Mi sentivo in Purgatorio, condannato a scontare una pena lunghissima, interrotto soltanto da Vince che portava alle spogliarelliste altri due bicchieri di punch. Finalmente quelle donne irritanti si alzarono dalle mie ginocchia e si misero a ballare in mezzo alla gente. Sfioravano le facce, bevevano dai bicchieri degli invitati e se capitava accarezzavano qualcuno in mezzo alle gambe. Approfittai della distrazione generale per liberarmi le mani e togliere il nastro adesivo. Solo allora mi accorsi che nessuno badava più al Disadattato Dexter, che teoricamente doveva essere il festeggiato. Mi guardai rapido in giro e ne compresi il perché: tutti fissavano a bocca aperta le due spogliarelliste che ballavano, ora completamente nude, luccicanti dal sudore e dall’alcool che grondava loro addosso. Vince aveva gli occhi fuori dalle orbite, come un cartone animato, e non era l’unico. Quelli ancora coscienti avevano la sua stessa faccia e le fissavano senza fiato, barcollando da una parte all’altra. Avrei potuto correre in mezzo alla stanza suonando una tuba a tutto spiano e nessuno mi avrebbe degnato di uno sguardo.

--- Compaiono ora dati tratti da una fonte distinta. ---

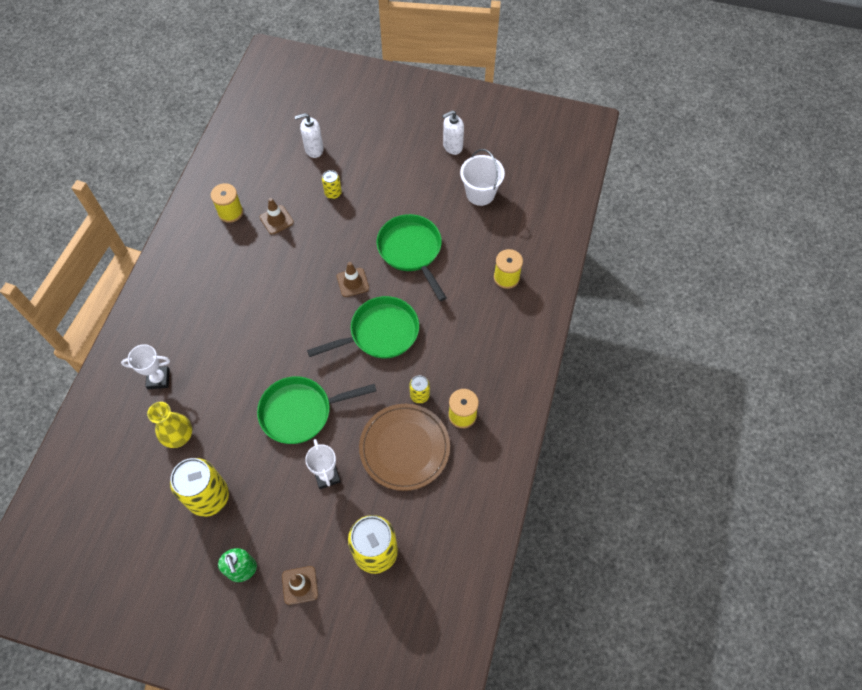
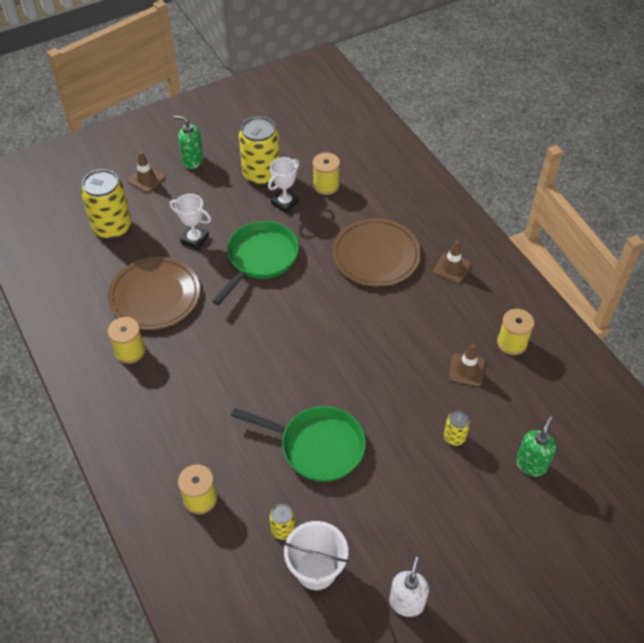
camera: 135 degrees right, 10 degrees down
white trophy [121,344,170,389] -> white trophy moved to [268,157,299,213]
yellow vase [147,402,192,448] -> yellow spool [313,152,340,195]
white soap dispenser [295,113,324,158] -> green soap dispenser [516,416,556,476]
green pan [307,296,419,358] -> none
brown traffic cone [337,262,369,297] -> brown traffic cone moved to [433,241,471,283]
yellow can [409,375,430,403] -> yellow can moved to [269,504,295,540]
none -> brown plate [332,218,421,287]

Mi alzai, attraversai con prudenza la massa e scivolai fuori dalla porta. Credevo che il sergente Doakes mi aspettasse intorno alla casa, ma non lo vidi da nessuna parte. Attraversai la strada e guardai nella sua macchina. Era vuota. Andai su e giù per la via ma nulla, neppure lì. Nessuna traccia.
Doakes era scomparso.
24
Ci sono molti aspetti dell’esistenza che non comprenderò mai, e non solo razionalmente. Nel senso che mi manca la capacità di immedesimazione, oltre a quella di provare emozioni. Non la considero una grande perdita, ma ciò fa sì che molti lati della normale esperienza umana trascendano la mia comprensione.
In ogni caso, esiste un sentimento comune alla maggior parte degli individui che io provo intensamente: la tentazione. Non appena vidi la strada vuota davanti alla casa di Vince Masuoka e capii che in qualche modo il dottor Danco aveva preso Doakes, eccola affiorare vertiginosa nel mio intimo, fin quasi a soffocarmi.
Sono libero.
Il pensiero si fece strada dentro di me e mi colpì con la sua elegante e del tutto giustificata semplicità. Andarmene via e basta, ecco la cosa più facile da fare. Lasciare che Doakes si rivedesse con il dottore, denunciare il fatto la mattina dopo e fingere di aver bevuto troppo… Dopotutto era la mia festa di fidanzamento! Non potevo sapere che cosa fosse capitato al buon sergente. Chi non mi avrebbe dato ragione? Di sicuro nessuno alla festa avrebbe potuto affermare con realistica certezza che io non ero stato sempre con loro a guardare lo spogliarello.
Doakes sarebbe scomparso. Spazzato via in un carosello di arti mozzati e di follia, non avrebbe mai più illuminato la mia soglia oscura. Libertà per Dexter, libertà di essere me stesso, non più schiavo dei doveri. Non avevo difficoltà ad abituarmi all’idea.
Allora perché non andarmene? Perché non partire per un discreto viaggetto, destinazione Coconut Grove, dove un certo fotografo di bambini aspettava da troppo tempo di giocare con me? Così semplice, così sicuro… Allora, perché no? Era la notte perfetta per concedermi una deviata digressione con quel degenerato, la luna era quasi piena e lo spicchio mancante dava all’intera vicenda un’atmosfera casuale, quasi informale. La brama sussurrante annuì, si levò in un ritornello insidioso e insistente.